For workers compensation insurance, owners and officers of companies are treated differently from employees. In many cases, workers compensation for such individuals is elective. There are often specific rules, and those rules generally vary from state to state. In Florida, laws were recently changed with respect to LLC members as of July 1st, 2013. All LLC members who elect to be excluded must file an Owner and Officer Exemption electronically with the State of Florida. The link to file an exemption for LLC members in Florida is https://apps.fldfs.com/bocexempt/. For members in a construction industry, there is a charge of $50 to be exempt. For members in a non-construction industry, there is no charge.
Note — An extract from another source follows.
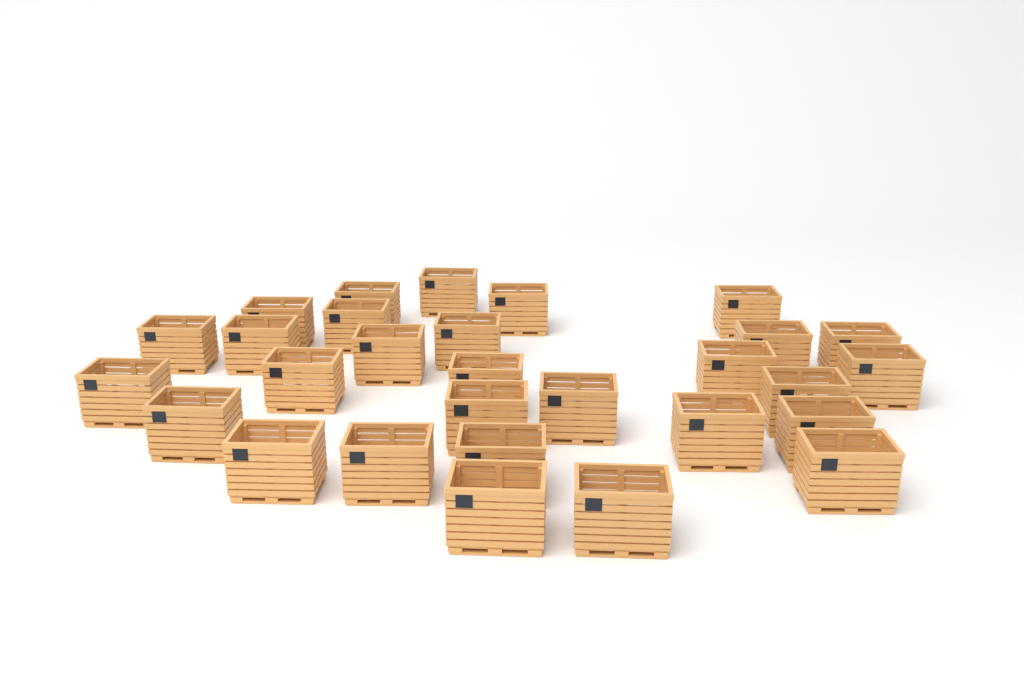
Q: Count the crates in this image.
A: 29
In each state, there are almost always specific rules with respect to the payroll value to use for included owners and officers. For sole proprietors and partners, there is often a set income value which must be used regardless of the actual income of the individual. Other times, and commonly for corporate officers, there is often a range of salary that can be used with defined minimum and maximum values varying by state.
Sometimes, such as in Florida, there are different ranges for construction industries and non-construction industries. Tennessee is another state with differing payroll ranges depending whether it is a construction business or not. In some states, corporate officers may be excluded regardless of company ownership. On the other hand, in some other states a certain percentage of ownership is required for a corporate officer to be excluded.
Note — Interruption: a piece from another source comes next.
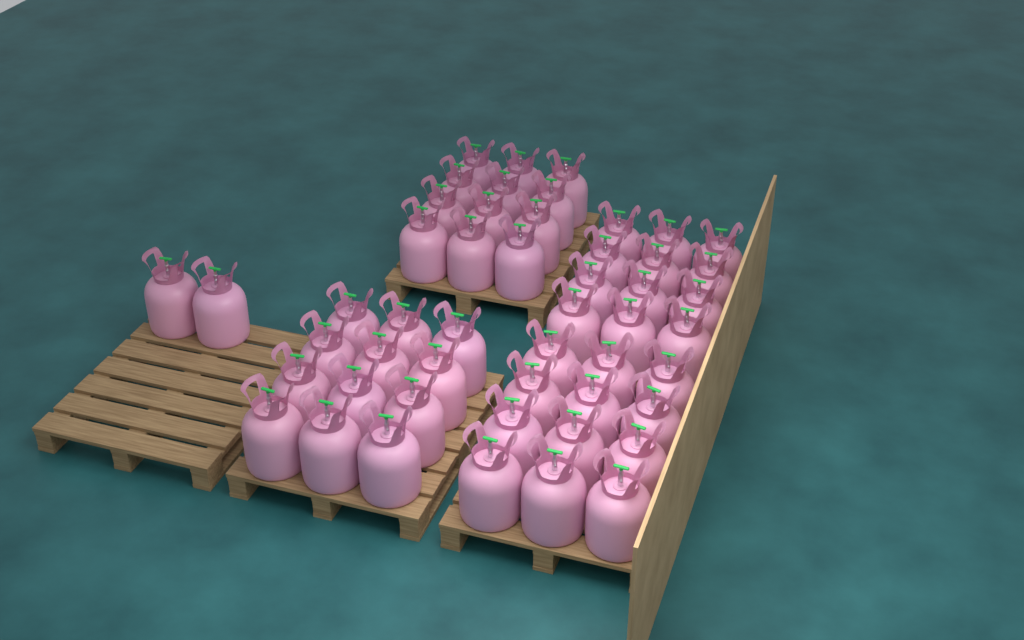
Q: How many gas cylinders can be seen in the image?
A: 50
While there are many factors to consider in selecting a business entity type, the entity type can significantly impact this aspect of workers compensation insurance. For example, in Missouri, sole proprietors, partners in a partnership and LLC members may all elect to be excluded. However, corporate officers (if there are any non-owner employees) must be included in coverage if the company has a workers compensation policy in place. Thus, for certain business types such as heavy construction with higher workers comp rates, workers comp insurance may be significantly more expensive with one business entity type than another.
Another unique rule in Missouri is that 10% of the payroll value for owners or officers must be put into a clerical or sales classification which is generally much cheaper than many employee classification types. New Jersey is another state which permits LLC members to be excluded, but that requires corporate officers to be included in coverage.
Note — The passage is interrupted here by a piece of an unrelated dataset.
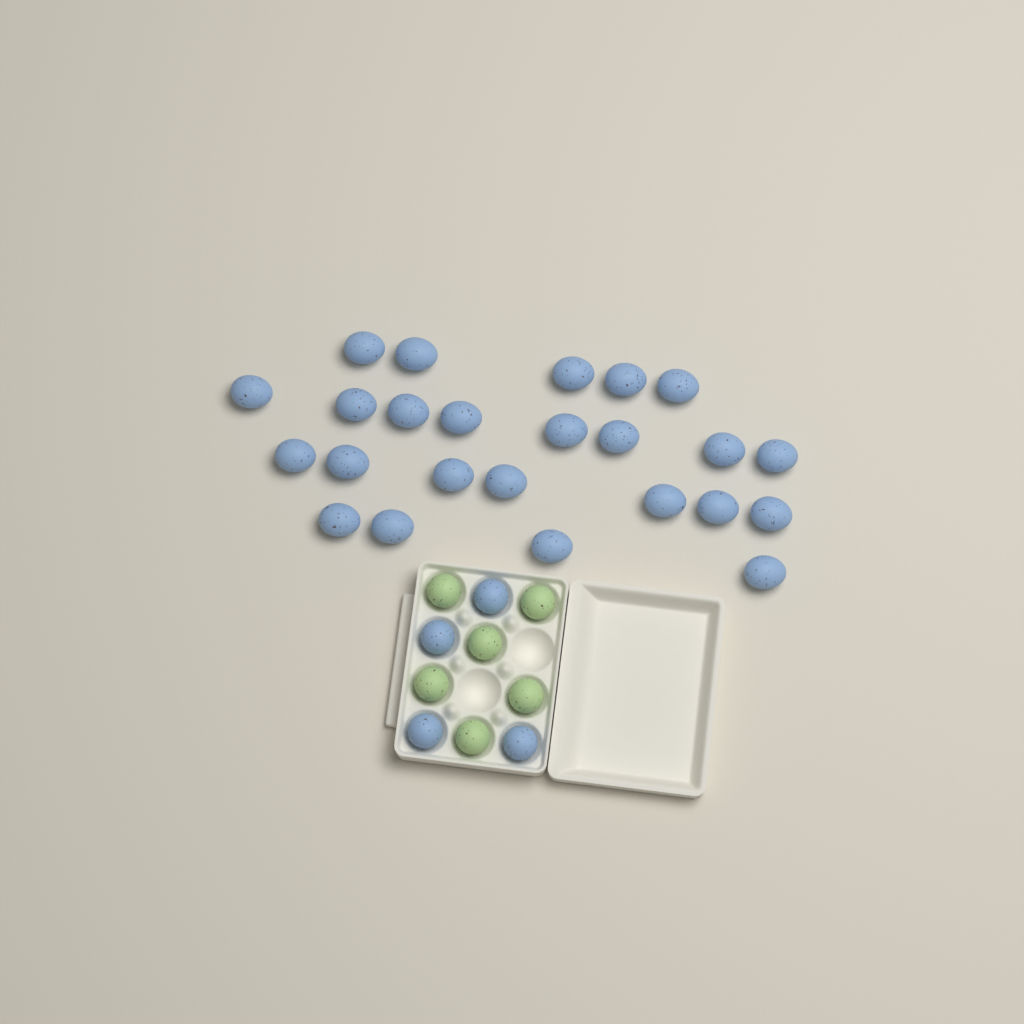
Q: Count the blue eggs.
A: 28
How owner and officer inclusions and exclusions are documented varies a lot from state to state. In many cases, only the insurance carrier needs to be notified of the coverage election. In other states, there are specific forms which must be filed with a state agency documenting an owner or officer’s coverage election.
If you have questions about the inclusion or exclusion process for owners and officers, you should contact an insurance professional. Unfortunately, there are many agents who don’t specialize in workers compensation insurance so be wary of bad advice or misguided information. Work comp rules change frequently and not knowing your options may cost you significantly.